Quoted passage
*** Begin section ***
Real Estate Market, Web-Scrapping and EDA using Python

Published in

Analytics Vidhya

9 min readMar 7, 2021

In this guide we will have a look at the property market of Tirana, Albania. The article will present a guide of web-scrapping using python and to perform exploratory data analysis, thus extracting valuable insights from raw data.

About 5520 Apartments’ (On sale and for rent) data were extracted from Century21’s website. These data are property of Century21st and can only be taken with authorization (which I have), the purpose of this study is purely educative so please make an ethical use of this guide and always ask for authorization when scrapping data from other websites.

You are not a drop in the ocean. You are the entire ocean, in a drop. Rumi

Data Acquisition

Before we start the web-scrapping process, lets have a quick look at the website from which apartments’ data will be extracted. It can be found here. We are interested for property type “Apartment” and city “Tirana”. After applying the filters the properties are shown as below 12 properties for each page, there are 460 pages (until now) and we will go through each of them using a python script to extract the data.

Below are outlined the information that needs to be extracted for each apartment (if it exists). We will demonstrate the process of extracting this information for one single property and then present the code which goes through all properties on all pages (460*12 = 5520 Apartments).

**The desired information for each Property**

Imports

# Requests is an elegant and simple HTTP library for Python
import requests
# pandas is a powerful open source data analysis tool
import pandas as pd 
# Beautiful Soup is a library for Data Scrapping
from bs4 import BeautifulSoup
# tqdm package to have a progressive bar during data extraction
from tqdm import tqdm
# Numpy is a package for scientific computing of arrays
import numpy as np
# A module which contains statistical functions
from scipy import stats
# Opens the passed URL in a browser
import webbrowser
# String Manipulation
import re# Plotting Packages
import matplotlib.pyplot as plt
from pyecharts.charts import Bar
from pyecharts import options as opts
import seaborn as sns

Web-Scrapping

First we go to the webpage and right-click > inspect, to display the source code. Move the cursor across the page elements and locate the property element which contains our data, it has a class of “col-lg-3 col-md-4 property”.
*** End section ***
What the task asks
Answer these questions from the scraping guide:
(a) After the filters are applied, how many properties are shown on each page, and how many pages are there?
(b) Which library does the comment in the imports describe as a library for Data Scrapping?
(c) What class does the property element holding the data have?
The data come from a separate source unrelated to the scraping guide.

Dataset content
*** Begin section ***
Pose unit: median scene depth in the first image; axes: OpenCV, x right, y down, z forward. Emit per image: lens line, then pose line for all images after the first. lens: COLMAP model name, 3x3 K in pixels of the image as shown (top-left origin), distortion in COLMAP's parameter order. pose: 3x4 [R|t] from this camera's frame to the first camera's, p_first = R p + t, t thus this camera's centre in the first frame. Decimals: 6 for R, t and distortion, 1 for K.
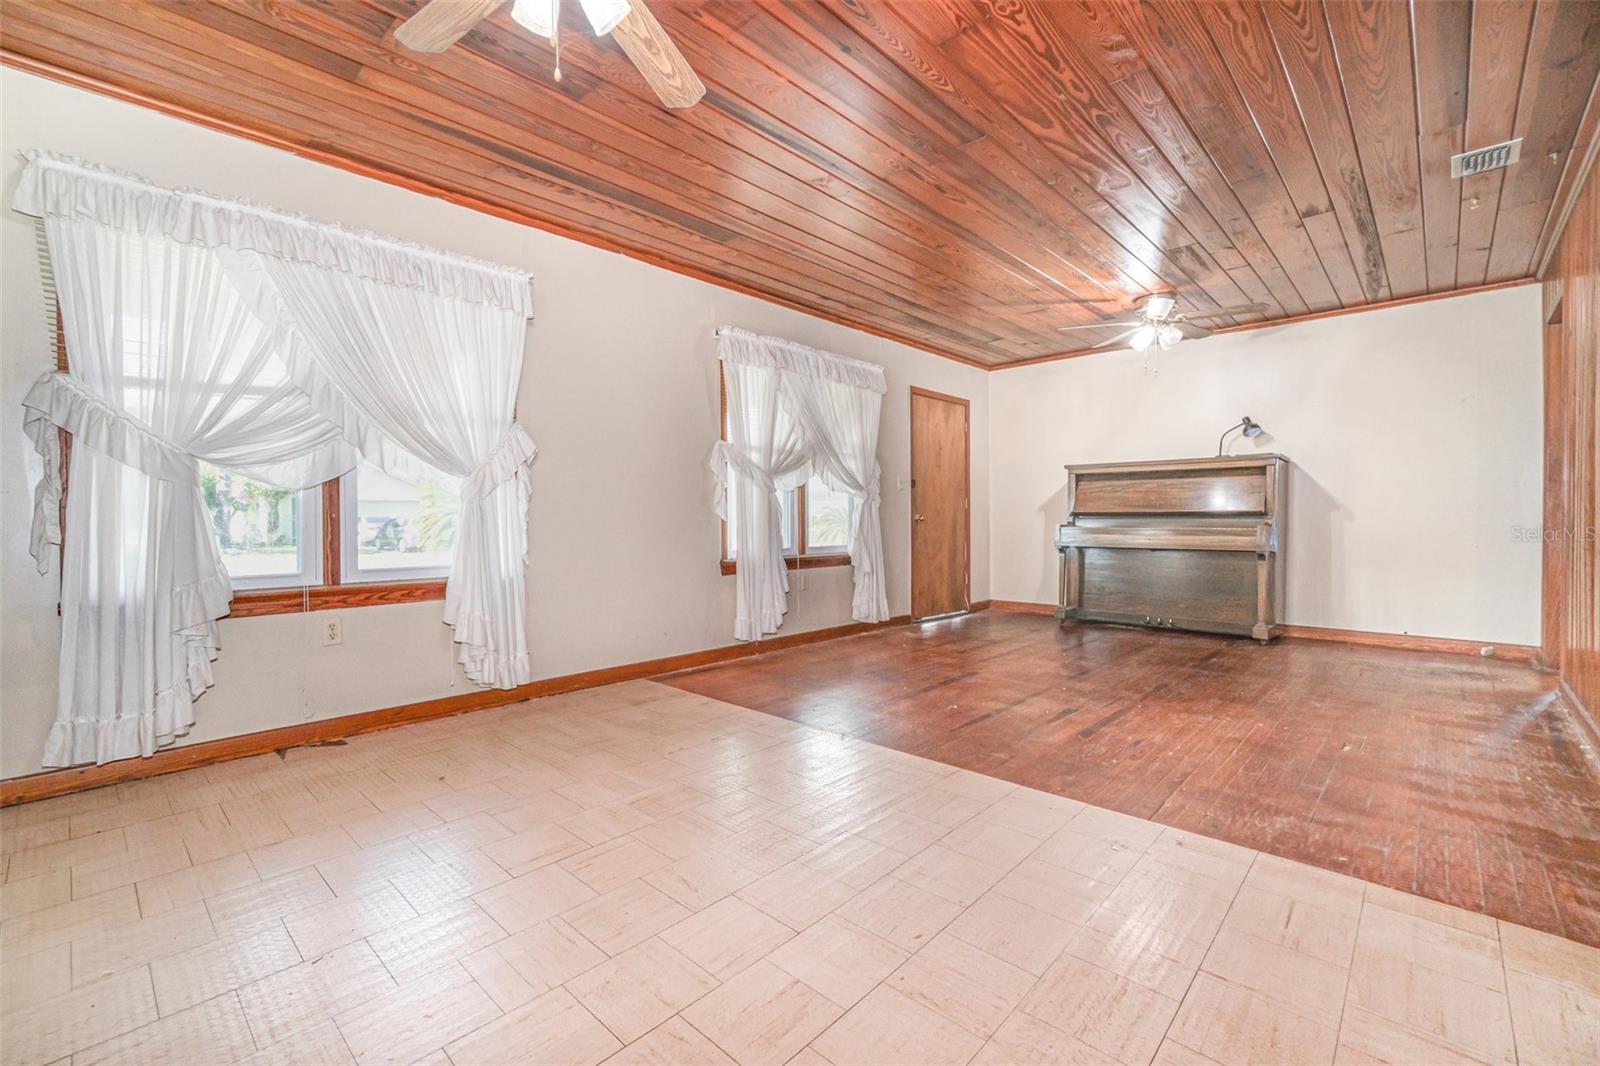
*** End section ***
Output for this task
(a) 12 properties per page, across 460 pages.
(b) Beautiful Soup.
(c) "col-lg-3 col-md-4 property"